João Carlos (Lisboa)20 de março de 2014

Lançado em Lisboa, “Angola: Sonho e Pesadelo” é considerado “um passo corajoso em defesa da memória política do país."

Mário Pinto de Andrade, líder histórico do MPLA, durante a luta pela independênciaFoto: casacomum.org/Fundo Mário Pinto de Andrade

O autor angolano Adolfo Maria denuncia o que chama de “cultura da exclusão”. “Angola: Sonho e Pesadelo” é o testemunho dos anos de idealismo e perseguição no movimento que lutou pela libertação de Angola.

O “sonho”, segundo o autor, era aquele pelo qual lutaram muitos angolanos contra o colonialismo português. “Era a construção de um país em que o povo fosse feliz e tivesse liberdade”, explica.

Uma parte desse sonho almejado pelos angolanos realizou-se com a libertação do jugo colonial. Os cidadãos angolanos passaram a ser livres e constituíram um Estado, diz o escritor, que foi dirigente da “Angola Combatente”, a emissora do MPLA (Movimento Popular de Libertação de Angola).

No entanto, parte deste sonho acabou se tornando um pesadelo no período pós-colonial. “Inclusive com repressão sobre patriotas que tinham lutado contra o colonialismo português e pela independência nacional”, lamenta.

Ao comentar o seu trabalho, Adolfo Maria conecta a Angola idealizada na época com o atual momento do país. “Pelo menos o sonho que todos nós tínhamos era que a independência resultasse imediatamente no bem-estar geral do povo. Hoje há muita desigualdade social e económica em Angola. Isso deve ser resolvido”, sublinha.

“Revolta Activa”

Nas memórias de Adolfo Maria, há um facto que marca os primeiros anos após a libertação, em 1975.

Cinco meses depois da proclamação da independência, a 13 de abril de 1976, a direção do MPLA decidiu prender vários membros da chamada “Revolta Activa”, que veio a ser extinta depois.

A Revolta Activa era uma tendência dentro de Movimento Pela Libertação de Angola (MPLA), do qual o autor fazia parte. Surgiu em 1974, reivindicava a democratização do movimento.

Ele relata que os mentores daquela política repressiva acabavam adotando a mesma postura opressora contra os companheiros de luta.
“Eram pela supressão do outro, daquele que tem idéias diferentes”, disse.

Adolfo Maria conseguiu esconder-se e viveu cerca de três anos na clandestinidade, tendo voltado a Angola, depois da amnistia presidencial de 1978.

Democracia à angolana

Adolfo Maria acha que Angola é uma democracia ainda imperfeita, que precisa distribuir melhor as suas riquezas para contrapor as desigualdades sociais e económicas.

Para ele há muito trabalho a fazer tanto por parte da corrente política que detém o poder, como da oposição e dos cidadãos.

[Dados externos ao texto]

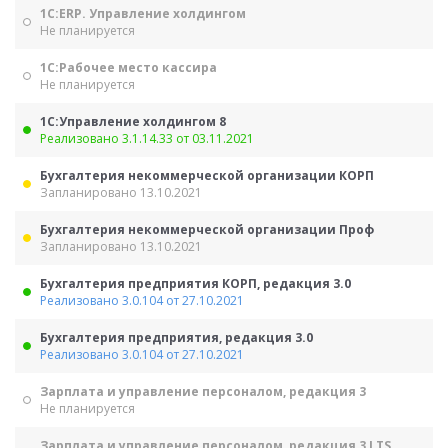
1С:ERP. Управление холдингом
Не планируется
1С:Рабочее место кассира
Не планируется
1С:Управление холдингом 8
Реализовано 3.1.14.33 от 03.11.2021
Бухгалтерия некоммерческой организации КОРП
Запланировано 13.10.2021
Бухгалтерия некоммерческой организации Проф
Запланировано 13.10.2021
Бухгалтерия предприятия КОРП, редакция 3.0
Реализовано 3.0.104 от 27.10.2021
Бухгалтерия предприятия, редакция 3.0
Реализовано 3.0.104 от 27.10.2021
Зарплата и управление персоналом, редакция 3
Не планируется
Зарплата и управление персоналом, редакция 3 LTS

O escritor salienta que, apesar da coação e hegemonia do partido no poder atualmente, “há uma imprensa que diz o que quer”.

Ele considera a liberdade de associação que existe hoje como uma grande diferença. “É radicalmente diferente daquela ditadura que punia até a morte”, opina. O escritor acha que os tempos de pesadelo já passaram.

Na apresentação feita na quarta-feira (19/3), no repleto auditório da Universidade Lusófona, a juíza angolana, Francisca Van Dúnem, Procuradora Geral distrital de Lisboa, refere-se ao autor como um “combatente da liberdade”, que fez registro histórico através de uma narrativa dramática.

“Este livro é uma parte da história das organizações que lutaram pela independência de Angola. Poderia ser apenas a história do exílio interior de um homem. Mas, do meu ponto de vista, é muito mais do que isto. Um homem que se isola do mundo para escapar à repressão dos seus companheiros de armas”, disse a juíza.

Aliás, também é intenção do autor dar a conhecer, sobretudo à nova geração, uma parte da história de Angola, ainda por escrever. Segundo o professor catedrático, Adelino Torres, que assina o prefácio, “Angola precisa de uma história escrita por todas as facções”.